= Chettiyangadi =

Location in Malappuram district, Kerala, India

Chettiyangadi is a location in Manjeri Municipality in Malappuram district of Kerala State of south India.

==Culture==
Chettiyangadi village is a predominantly Muslim populated area. Hindus exist in comparatively smaller numbers. So the culture of the locality is based upon Muslim traditions. Duff Muttu, Kolkali and Aravanamuttu are common folk arts of this locality. There are many libraries attached to mosques giving a rich source of Islamic studies. Most of the books are written in Arabi-Malayalam which is a version of the Malayalam language written in Arabic script. People gather in mosques for the evening prayer and continue to sit there after the prayers discussing social and cultural issues.
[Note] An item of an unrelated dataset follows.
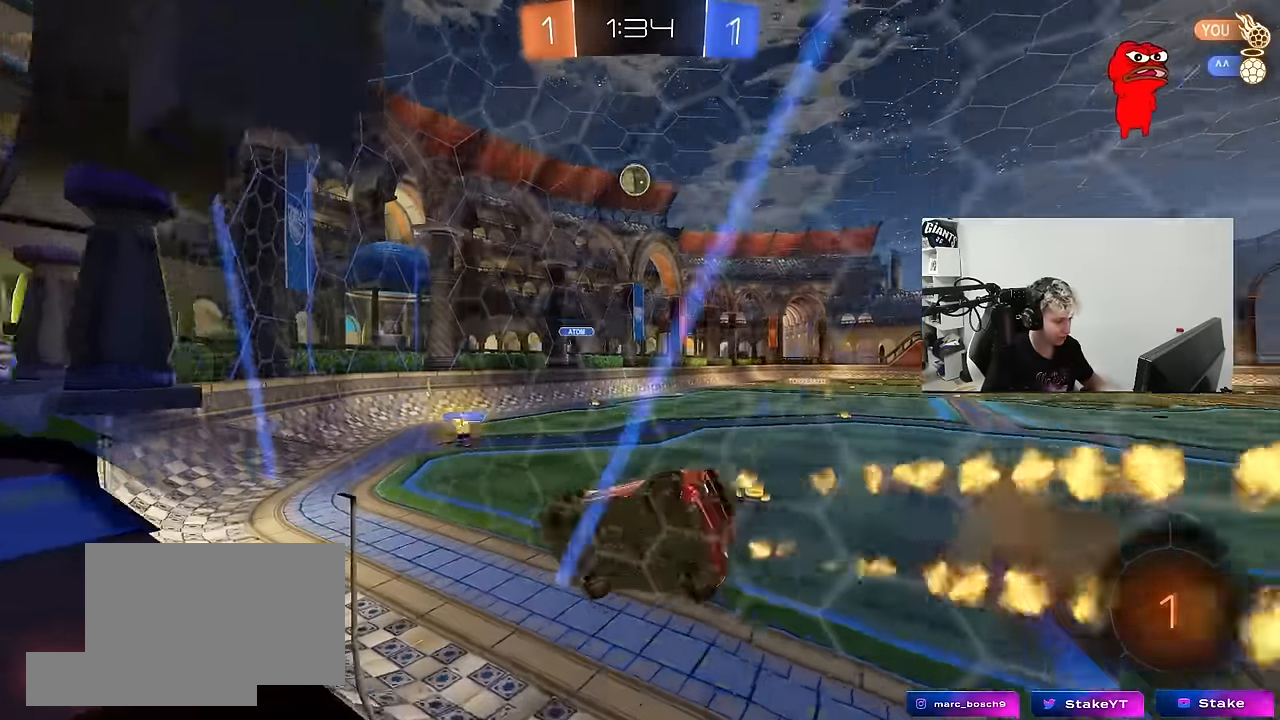
{"keys": ["d", "w"], "mouse": ["right"], "mouse_move": "down-left", "events": [[33, "mouse_right", "up"], [67, "shift", "up"], [167, "d", "down"], [217, "a", "up"], [217, "s", "up"], [300, "d", "up"], [350, "w", "down"], [450, "mouse_right", "down"], [483, "d", "down"]]}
Business and family issues are also sorted out during these evening meetings. The Hindu minority of this area keeps their rich traditions by celebrating various festivals in their temples. Hindu rituals are done here with a regular devotion like other parts of Kerala.

==Transportation==
Chettiyangadi village connects to other parts of India through Manjeri town. National highway No.66 passes through Parappanangadi and the northern stretch connects to Goa and Mumbai. The southern stretch connects to Cochin and Trivandrum. National Highway No.966 connects to Palakkad and Coimbatore. The nearest airport is at Kozhikode. The nearest major railway station is at Tirur.